Tornámos a encontrar-nos no dia seguinte, tornámos a encontrar-nos mais vezes, convidei-a a visitar-me em casa, conversámos disto e daquilo, fomos ganhando amizade, dormimos juntos a verificar os oitos que conseguimos mais ou menos, um bocado tremidos mas conseguimos mais ou menos, a amizade deu lugar à afeição, a afeição deu lugar ao, não direi amor, que oitenta anos sempre são uma barreira, a afeição deu lugar a uma ternura sólida, não cozinha mal, não limpa mal, tem-me o andar arrumado e, acerca de dois meses, mandei-a trazer os tarecos para aqui.
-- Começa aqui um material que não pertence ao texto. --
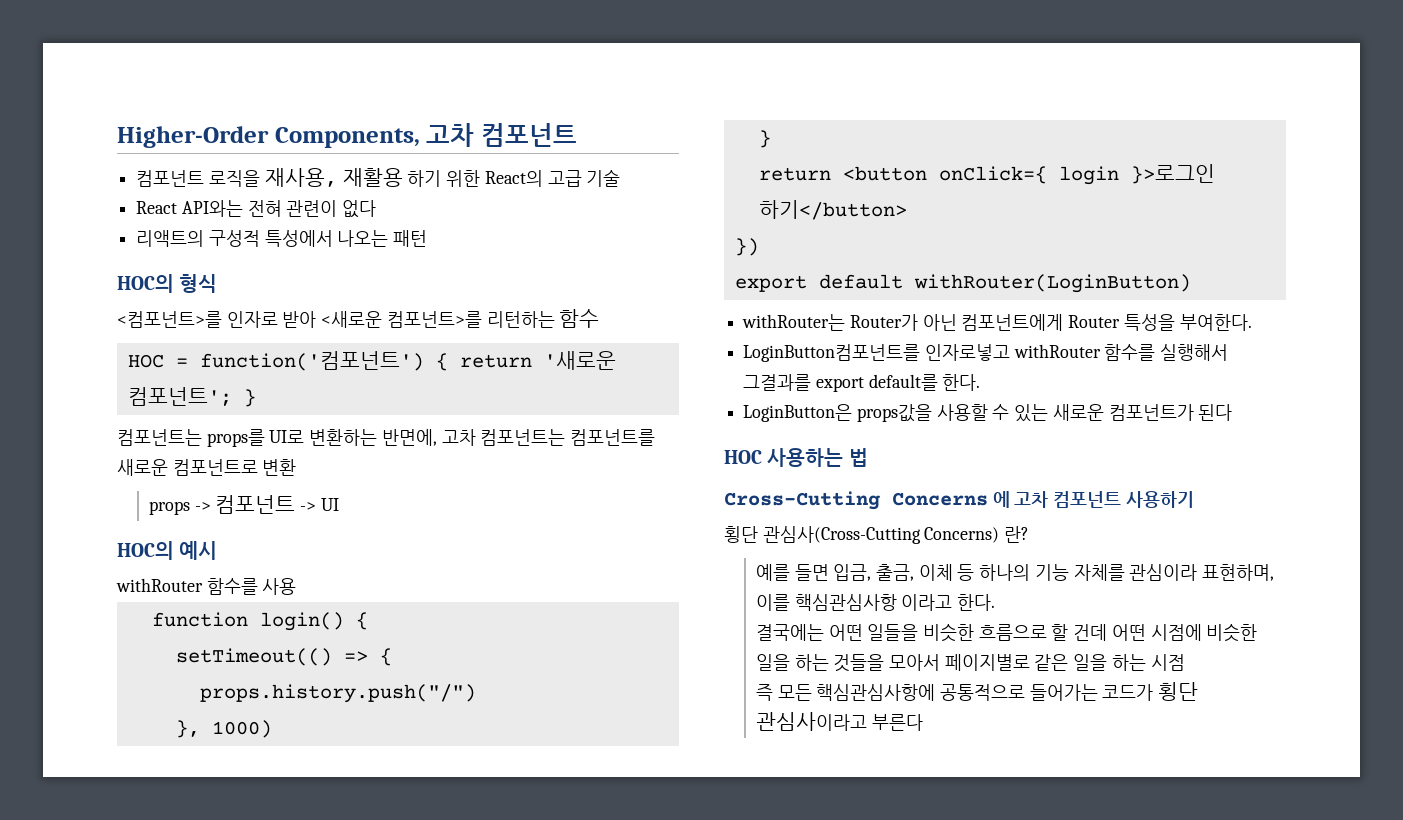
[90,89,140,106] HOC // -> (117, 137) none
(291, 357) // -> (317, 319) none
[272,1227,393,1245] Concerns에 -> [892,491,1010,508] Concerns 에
Não me sinto aborrecido: tenho companhia à noite e massaja-me os ombros quando chego cansado. Não me trata por Hernâni, trata-me por Nani como a minha madrinha me tratava e uma noite ou outra damos um pulinho ao bar de alterne, onde me apresentou um militar reformado, um pouco a cair da tripeça mas lúcido, que me declarou com entusiasmo
- Tem aí uma pérola
e sem ofensa, até tenho. A idade a gente esquece e também não olho muito para ela. Sento-me no sofá, fecho os olhos, a dona Ema traz-me uma almofada para apoiar a cabeça
- Não estás melhor assim, Nani?
e realmente até estou. Descalço e confortável, com a dona Ema ao lado. De longe em longe um oitozito, basta-me pensar na sobrinha e aí vou eu. Ofereço-lhe uns trocos
(poucos)
para os alfinetes dela, que a dona Ema merece, dedicada, cúmplice. Quando o visitamos o médico o doutor segreda-me
- Um dia destes fica-lhe como um passarinho
mas enquanto fica e não fica vivo em sossego. No caso de ficar o meu cunhado, que trabalha no ramo, já me prometeu um funeral em conta. E no dia seguinte lá estarei na esplanada, certo de que no meio d os pombos algum galãozito claro há-de aparecer.